Le train roulait depuis une dizaine de minutes et la petite fille regardait autour d'elle comme si elle cherchait quelque chose. Puis elle se blottit sur les genoux de sa mère et murmura :"Maman je veux voir." [...]
L'enfant contempla la campagne fuir sous ses yeux et demeura silencieuse pendant quelques minutes. Elle plaqua ensuite tout son visage contre la vitre et M. Aghios sourit parce qu'il crut qu'elle faisait cela pour mieux voir. Puis elle se retourna vers son père en pleurnichant :" Je voudrais voir, moi.
- Tu ne vois donc pas ? lui répondit le père étonné.
- ben non je ne vois pas ! s'exclama l'enfant [...]"

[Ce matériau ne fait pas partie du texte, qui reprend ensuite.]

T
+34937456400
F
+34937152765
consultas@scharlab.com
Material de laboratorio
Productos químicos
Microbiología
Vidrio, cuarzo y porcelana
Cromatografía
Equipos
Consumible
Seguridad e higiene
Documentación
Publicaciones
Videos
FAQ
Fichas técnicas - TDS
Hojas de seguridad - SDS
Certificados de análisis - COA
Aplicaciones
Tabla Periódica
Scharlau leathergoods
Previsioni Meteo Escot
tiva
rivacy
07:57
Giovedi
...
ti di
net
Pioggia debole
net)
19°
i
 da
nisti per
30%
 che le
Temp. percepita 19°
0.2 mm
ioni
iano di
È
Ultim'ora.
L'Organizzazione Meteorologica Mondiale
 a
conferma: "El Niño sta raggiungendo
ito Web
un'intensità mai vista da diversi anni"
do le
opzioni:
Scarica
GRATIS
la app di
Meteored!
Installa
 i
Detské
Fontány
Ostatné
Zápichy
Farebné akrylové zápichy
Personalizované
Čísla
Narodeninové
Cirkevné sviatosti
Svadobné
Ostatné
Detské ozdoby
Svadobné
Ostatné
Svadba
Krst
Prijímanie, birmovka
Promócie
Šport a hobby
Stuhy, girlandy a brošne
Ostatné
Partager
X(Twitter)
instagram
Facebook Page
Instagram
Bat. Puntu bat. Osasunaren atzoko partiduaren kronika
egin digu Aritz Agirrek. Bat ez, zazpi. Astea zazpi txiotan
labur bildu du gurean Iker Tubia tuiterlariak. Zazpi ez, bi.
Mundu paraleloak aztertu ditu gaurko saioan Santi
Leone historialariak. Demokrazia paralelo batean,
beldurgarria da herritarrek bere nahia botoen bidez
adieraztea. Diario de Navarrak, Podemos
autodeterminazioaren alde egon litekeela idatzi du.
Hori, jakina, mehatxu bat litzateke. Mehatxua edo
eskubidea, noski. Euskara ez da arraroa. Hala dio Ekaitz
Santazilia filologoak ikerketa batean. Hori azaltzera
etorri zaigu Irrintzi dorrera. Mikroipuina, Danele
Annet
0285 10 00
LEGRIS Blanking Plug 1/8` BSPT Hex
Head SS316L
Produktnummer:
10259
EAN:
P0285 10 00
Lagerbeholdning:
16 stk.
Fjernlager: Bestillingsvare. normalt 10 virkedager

Sa mère lui demanda :"Mais qu'est-ce que tu veux voir ? Tu ne vois pas tout ?"
L'enfant fondit en larmes : "Je ne vois pas le train."
Borlini éclata de rire et les parents se mirent à rire aussi, un peu embarassés par la bêtise de leur fille. Seul Aghios fut ému. Lui seul ressentait et comprenait la peine que l'on éprouve de ne pouvoir se voir soi-même voyager. Le plaisir du voyage aurait été tout autre si l'on avait pu voir le grand train et sa locomotive traverser la campagne comme un serpent rapide et silencieux. Voir à la fois le train, la campagne et soi-même : voilà quel aurait été le vrai voyage.